Mystery surrounds yesterday's huge BlackBerry outage, with manufacturer RIM failing to make the cause of the problem public to users, which include many small businesses who rely on the service.
Companies and consumers that use on the BlackBerry Internet Service (BIS) were unable to access email, BBM (BlackBerry Messenger) instant messaging and all other web services between before 10am and around 10pm UK time - a severe 12-hour outage that also hit the rest of Europe, the Middle East and Africa.
It has been widely reported that the problem was down to a "server problem" in RIM's Slough data centre.
But businesses typically have "failover systems" and "back-up mirroring", designed to allow their data to be quickly saved and re-routed to a back-up data centres if there is an outage. The fact that a "server problem" in a single suburban UK location took out BlackBerry's consumer and small business market in much of the world will not only be worrying to its customers, but also the mobile operators which resell the BlackBerry service along with RIM's BlackBerry handsets.
ComputerworldUK asked RIM whether there was a server failover system in place at Slough, why it apparently did not work, and why customer data was not re-routed via a back-up data centre - if one exists for the EMEA region affected.
RIM was not exactly forthcoming. "Sorry we aren’t going to be able to answer your specific questions because we don’t typically get information about the cause of service issues right away,” said a spokesperson.
"The immediate priority is always to return service to normal operation,” she added. “Once service has returned and is stable, the teams then begin investigating the cause of the issue, which can take several days."
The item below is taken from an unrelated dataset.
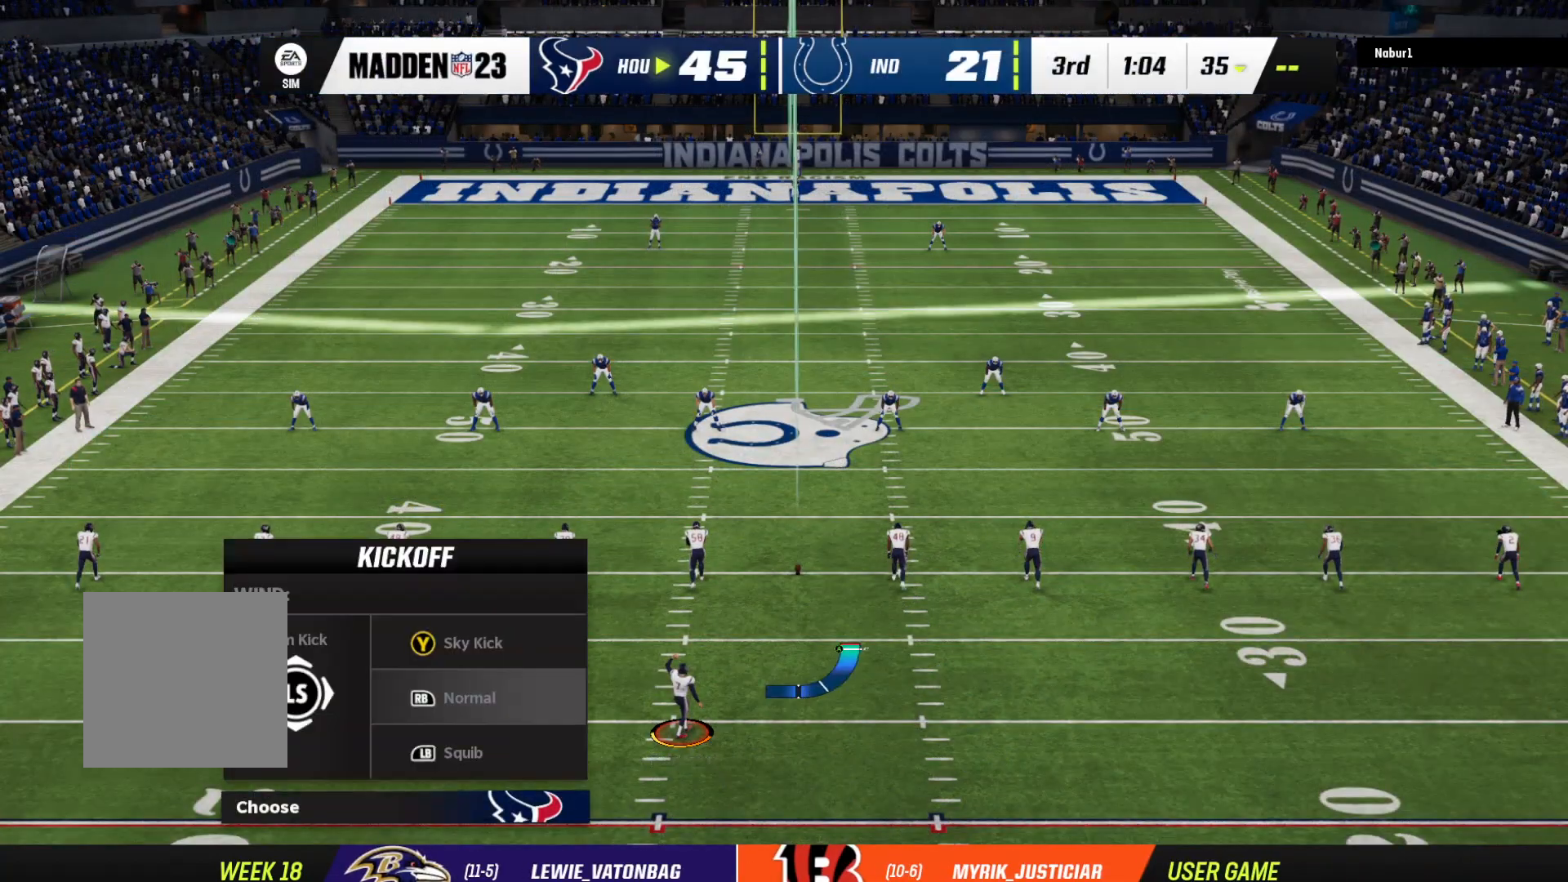
{"buttons": ["A"], "left_stick": "center", "right_stick": "center", "events": [[367, "A", "down"]]}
A number of the mobile operators themselves were not alleviating the BlackBerry pains of their customers. Many BlackBerry users were given little information about the outage from their mobile provider and had to resort to social networking platform Twitter on their PCs, to get updates from others affected who had rung up their mobile provider on higher rate support numbers.
As voice calls and SMS systems weren't affected by the outages, the mobile operators themselves could have sent their customers an SMS alert about the problem but chose not to. A customer notice on the main Vodafone UK website timed at 5.30pm simply said it was aware of a "problem", and would report further when it had more details - that was 7.5 hours after the outage.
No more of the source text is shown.